People may or may not realise that our behaviour is influenced heavily by how we were raised up. Sometimes we get triggered by past unsolved childhood experience.

Lu Hanessian said ” Unpack your emotional baggages, do not let your child carry it “

The brain is receptive/ open to new ideas at a young age. This means that our experiences (good or bad) will have a large impact on our emotional routines.

The parent’s early childhood memories may affect the early interaction with his child. So for example, if one were raised by parents who are fierce/ showing love in a tough way or choose physical punishments ( spanking or beating) to discipline, He will grow up either

a) resenting his parents

b)becomes timid and have low self-confidence

c) have anger issues

Which all these ultimately affect how he sees the world and thus affect his parenting style.

Have you heard the term “inner child”? For instance, you see a toy that you used to have and enjoyed it very much but have long forgotten about it- and suddenly it reminisces you with all the good memories? Your inner child is that part of you that still reacts like a child. That inner child who had experienced both good and bad memories may have buried some deep feelings that continue to shape his views.

That is what I meant by how we are indirectly influenced by how we were raised. Those past experiences lead us to how we are now. So imagine if you are raised in a violent household, that mindset continues even if you have your own children.

You don’t have to repeat history.

Solutions:

a) make peace with your past – accept the fact that you cannot change your past.

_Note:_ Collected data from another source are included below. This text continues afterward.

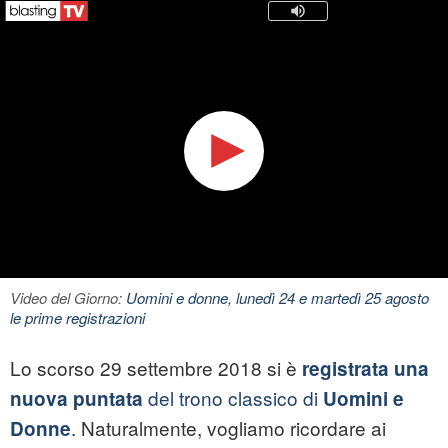
Video del Giorno:
Uomini e donne, lunedì 24 e martedì 25 agosto
le prime registrazioni
Lo scorso 29 settembre 2018 si è
registrata una
del trono classico di
nuova puntata
Uomini e
. Naturalmente, vogliamo ricordare ai
Donne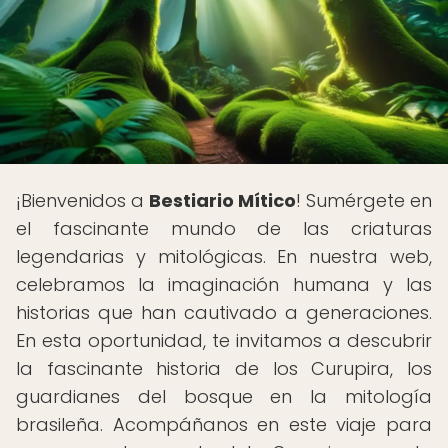
¡Bienvenidos a
Bestiario Mítico
! Sumérgete en
el fascinante mundo de las criaturas
legendarias y mitológicas. En nuestra web,
celebramos la imaginación humana y las
historias que han cautivado a generaciones.
En esta oportunidad, te invitamos a descubrir
la fascinante historia de los Curupira, los
guardianes del bosque en la mitología
brasileña. Acompáñanos en este viaje para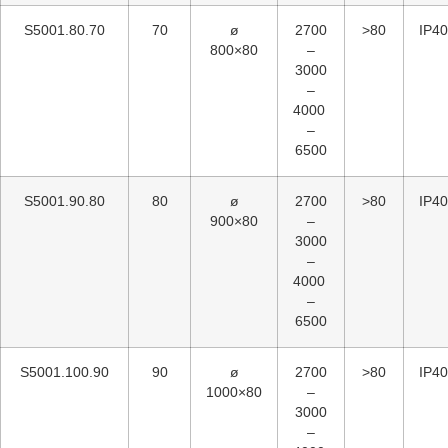
S5001.80.70
70
ø
2700
>80
IP40
800×80
–
3000
–
4000
–
6500
S5001.90.80
80
ø
2700
>80
IP40
900×80
–
3000
–
4000
–
6500
S5001.100.90
90
ø
2700
>80
IP40
1000×80
–
3000
–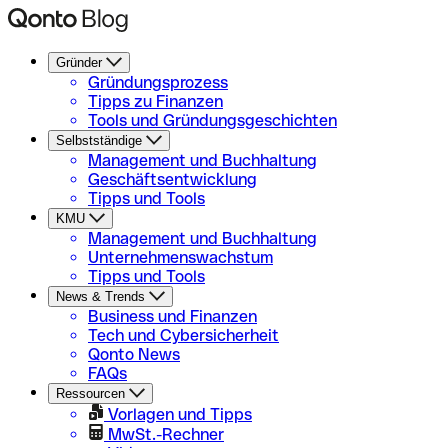
Gründer
Gründungsprozess
Tipps zu Finanzen
Tools und Gründungsgeschichten
Selbstständige
Management und Buchhaltung
Geschäftsentwicklung
Tipps und Tools
KMU
Management und Buchhaltung
Unternehmenswachstum
Tipps und Tools
News & Trends
Business und Finanzen
Tech und Cybersicherheit
Qonto News
FAQs
Ressourcen
Vorlagen und Tipps
MwSt.-Rechner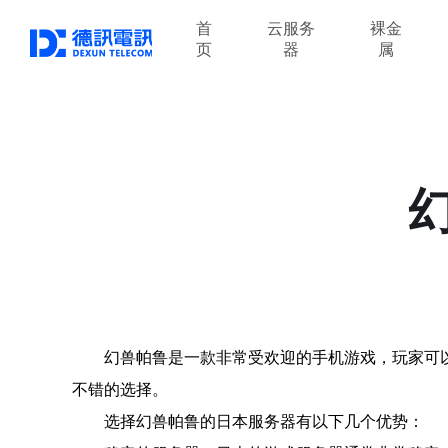
首
云服务
裸金
页
器
属
幻兽帕鲁是一款非常受欢迎的手机游戏，玩家可
不错的选择。
选择幻兽帕鲁的日本服务器有以下几个优势：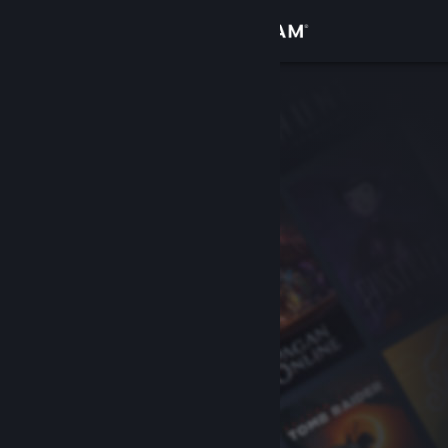
登录
商店
社区
关于
客服
更改语言
获取 Steam 手机应用
查看桌面版网站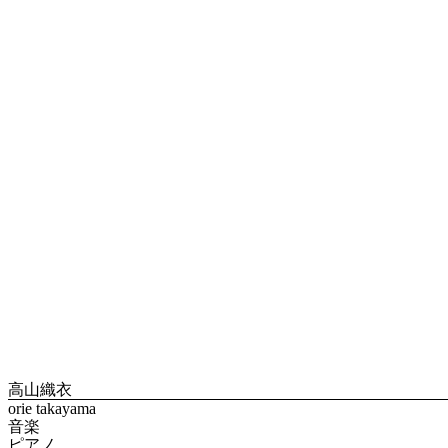
高山織衣
orie takayama
音楽
ピアノ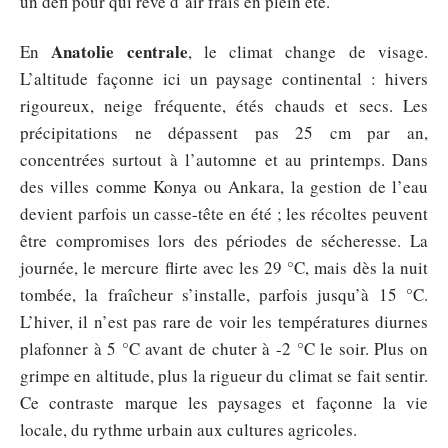
un défi pour qui rêve d’air frais en plein été.
Anatolie centrale
En
, le climat change de visage.
L’altitude façonne ici un paysage continental : hivers
rigoureux, neige fréquente, étés chauds et secs. Les
précipitations ne dépassent pas 25 cm par an,
concentrées surtout à l’automne et au printemps. Dans
des villes comme Konya ou Ankara, la gestion de l’eau
devient parfois un casse-tête en été ; les récoltes peuvent
être compromises lors des périodes de sécheresse. La
journée, le mercure flirte avec les 29 °C, mais dès la nuit
tombée, la fraîcheur s’installe, parfois jusqu’à 15 °C.
L’hiver, il n’est pas rare de voir les températures diurnes
plafonner à 5 °C avant de chuter à -2 °C le soir. Plus on
grimpe en altitude, plus la rigueur du climat se fait sentir.
Ce contraste marque les paysages et façonne la vie
locale, du rythme urbain aux cultures agricoles.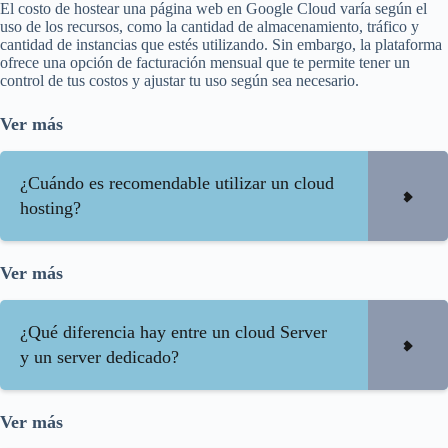
El costo de hostear una página web en Google Cloud varía según el
uso de los recursos, como la cantidad de almacenamiento, tráfico y
cantidad de instancias que estés utilizando. Sin embargo, la plataforma
ofrece una opción de facturación mensual que te permite tener un
control de tus costos y ajustar tu uso según sea necesario.
Ver más
¿Cuándo es recomendable utilizar un cloud
hosting?
Ver más
¿Qué diferencia hay entre un cloud Server
y un server dedicado?
Ver más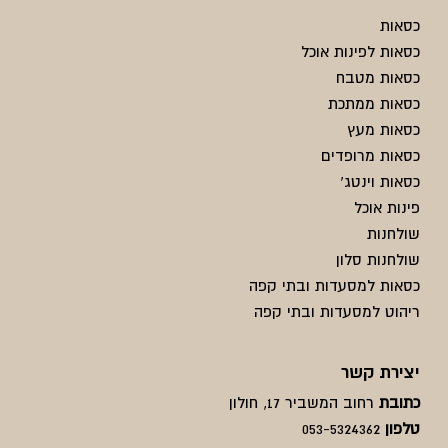
כסאות
כסאות לפינות אוכל
כסאות מטבח
כסאות ממתכת
כסאות מעץ
כסאות מרופדים
כסאות וינטג'
פינות אוכל
שולחנות
שולחנות סלון
כסאות למסעדות ובתי קפה
ריהוט למסעדות ובתי קפה
יצירת קשר
כתובת
רחוב המשביר 17, חולון
טלפון
053-5324362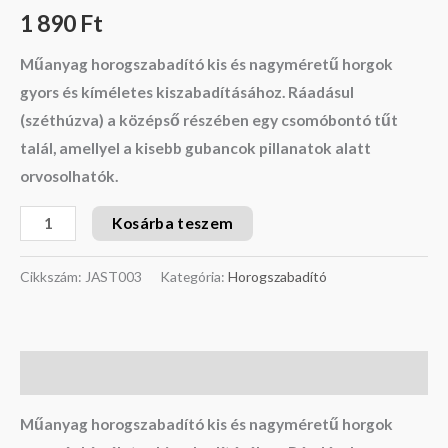
1 890
Ft
Műanyag horogszabadító kis és nagyméretű horgok
gyors és kíméletes kiszabadításához. Ráadásul
(széthúzva) a középső részében egy csomóbontó tűt
talál, amellyel a kisebb gubancok pillanatok alatt
orvosolhatók.
Kosárba teszem
Cikkszám:
JAST003
Kategória:
Horogszabadító
Leírás
Műanyag horogszabadító kis és nagyméretű horgok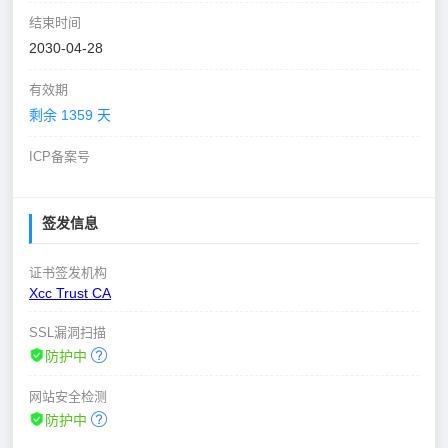
结束时间
2030-04-28
有效期
剩余 1359 天
ICP备案号
签发信息
证书签发机构
Xcc Trust CA
SSL漏洞扫描
防护中
网站安全检测
防护中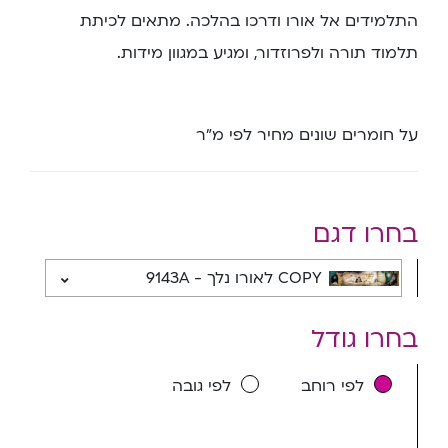
התלמידים אל אורו ודרכו בהלכה. מתאים לכיתת
תלמוד תורה ולפרוזדור, ומגיע במגוון מידות.
על חומרים שונים מחיר לפי מ”ר
בחרו דגם
COPY לאורו נלך - 9143A
בחרו גודל
לפי רוחב
לפי גובה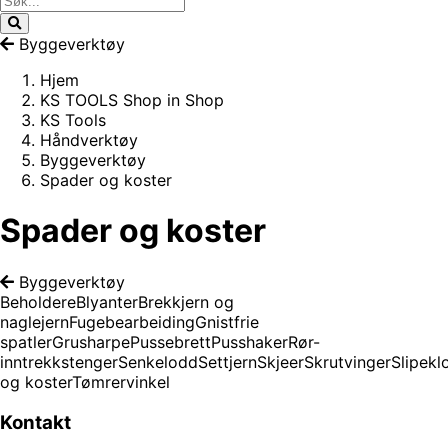
Byggeverktøy
Hjem
KS TOOLS Shop in Shop
KS Tools
Håndverktøy
Byggeverktøy
Spader og koster
Spader og koster
Byggeverktøy
Beholdere
Blyanter
Brekkjern og
naglejern
Fugebearbeiding
Gnistfrie
spatler
Grusharpe
Pussebrett
Pusshaker
Rør-
inntrekkstenger
Senkelodd
Settjern
Skjeer
Skrutvinger
Slipekl
og koster
Tømrervinkel
Kontakt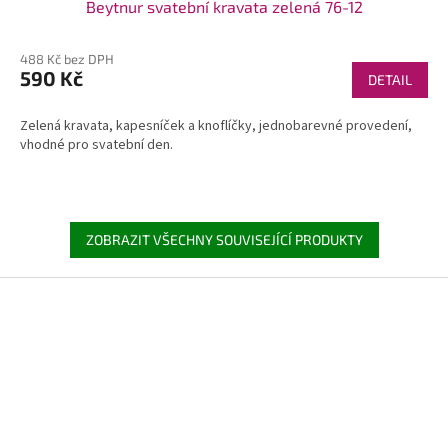
Beytnur svatební kravata zelená 76-12
488 Kč bez DPH
590 Kč
DETAIL
Zelená kravata, kapesníček a knoflíčky, jednobarevné provedení,
vhodné pro svatební den.
ZOBRAZIT VŠECHNY SOUVISEJÍCÍ PRODUKTY
Z
á
p
a
t
í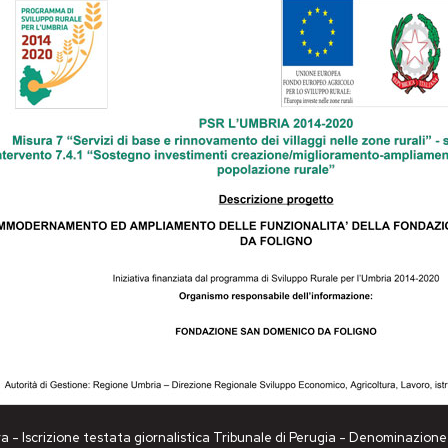
a - Iscrizione testata giornalistica Tribunale di Perugia - Denominazio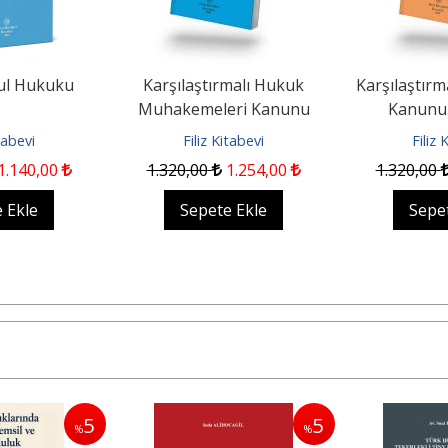
ul Hukuku
Karşılaştırmalı Hukuk
Karşılaştırma
Muhakemeleri Kanunu
Kanunu
itabevi
Filiz Kitabevi
Filiz 
1.140
,00
1.320
,00
1.254
,00
1.320
,00
 Ekle
Sepete Ekle
Sepe
5
5
%
%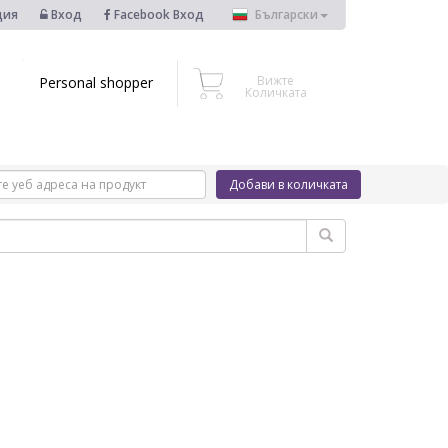
ция
Вход
Facebook Вход
Български
Вижте
Personal shopper
Количката
Добави в количката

b) forgive your parents – they were from different generation thus different way of parenting or nurturing.

c) reflect on the consequences

d) break the cycle – “I was raised in a negative environment, I cannot change the past. Though it had shaped me, I HAVE THE ABILITY TO CHANGE MY WAY OF PARENTING.

5. Instead of solving the problem, find the root cause.

The most important point that I will stressed on is that, before we “blame” ourself on why our children are misbehaving, we need to realise that children communicate through their behaviours when they cannot find a way to verbalise it.

It could be that they are hungry, feeling tired, in need of sensory outputs, wanting attention from us, the list can go on! fulfilling their needs can help alleviate all those big feelings inside them. Teaching them how to express their feelings/emotions in a correct way can help them feel less overwhelmed/angry or irritated.

A 10 minutes undivided attention is enough to fill their emotion cups rather than an hour of us sitting with them -but with our hands scrolling down the phone.

Lastly, in Islam, while the parents have certain responsibilities towards the children (teaching correct Aqeedah, learning about the Deen upon the correct manhaj), they are not responsible for what their children do. Yes, parents get rewarded for their effort in raising their children. But to blame the parents if the children are astray (nauzubillah), that is not upon us to say that because ultimately Allah knows our intention and He is Al-Hakeem – The ultimate Judge.

May Allah help us to be a better parent and aid our journey. And remember even if you think you fail in parenting today, there is always tomorrow for you to learn and relearn inshaAllah.